I was reminded much of the (often surreal) gnostic preoccupation with light and while this may not be a hardcore believer’s orthodox “Resurrection”, it certainly springs from a uniquely individualistic perspective.

Those wanting a full throttled, operatic, goose bump inducing “Resurrection” should be steered towards Leonard Bernstein’s let you hair down Sony recording with New York.

Personally, I want them both.


This is a much recorded work, yet Boulez has something to add.

Some reviewers have claimed this is Boulez’s most ‘traditional’ performance of Mahler’s works and point to the pretty standard length of the famous adagietto as evidence.

I disagree.

Boulez’s approach to Mahler (like his Wagner) has been strongly Debussian from the beginning, and this fifth is one of the most pointedly Debussian, for this is not the stereotypical approach of hazy impressionism, but the diaphanous prism of ‘Jeux”.

For, the most part, Mahler shed his Wunderhorn skin with this pivotal work and so too does Boulez divorce the work from the nostalgic associations it has since acquired (Kennedy’s funeral, “Death in Venice”), yet he doesn’t jump the gun towards an easily predictable, superficial route to clarify his point. He savors the adagietto as an unraveling composition in it’s own right, drawing out every nuanced color,yet without over sentimentality.

Boulez yields supreme control over the whole canvas and there is elegance aplenty.
This is a challenging performance and, upon repeated listening, yields many surprises and rewards.

* My take on the Boulez Mahler lieder from a 2005 Fringe post. 5 years later, it is still the one I always pull out.

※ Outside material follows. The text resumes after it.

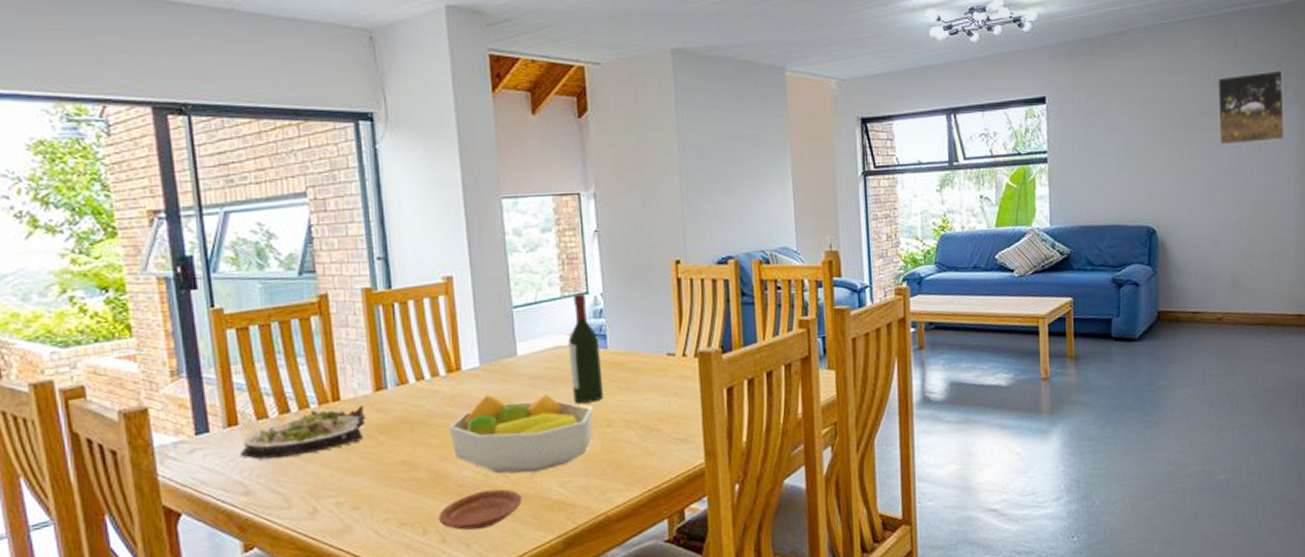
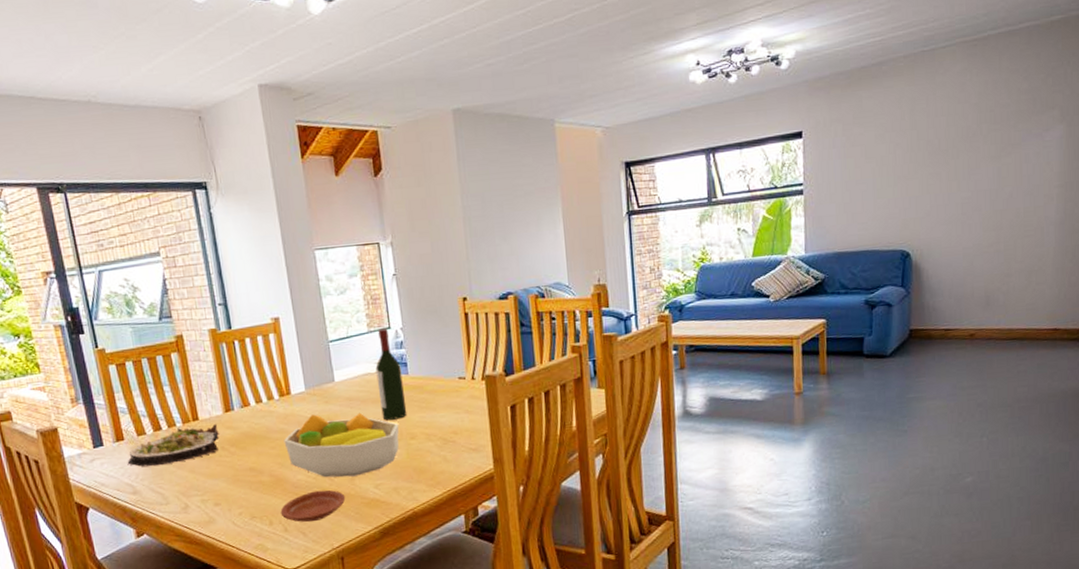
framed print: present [1216,70,1285,145] -> none [978,89,1050,168]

Posting it here, along with my take on Boulez’s M2,  and M5 (strangely, I never wrote on his M7, possibly his most idiosyncratic Mahler and, therefore, my favorite).  DG will be releasing Boulez’ adagio from the M10, later this year (You have to give it to Boulez, he has never accepted the Cooke addition as valid and still refuses to conduct it, regardless of how popular it has become. His Sony recording of the M10 adagio was once described as having the quality of steel and I agree).

Of course, DG will undoubtedly release that with a coupling and I am hoping they do so with Boulez’s Bruckner 7th or 9th, both of which he has performed in Chicago. Boulez’s DG recording of the Bruckner 8th stunned many, myself included.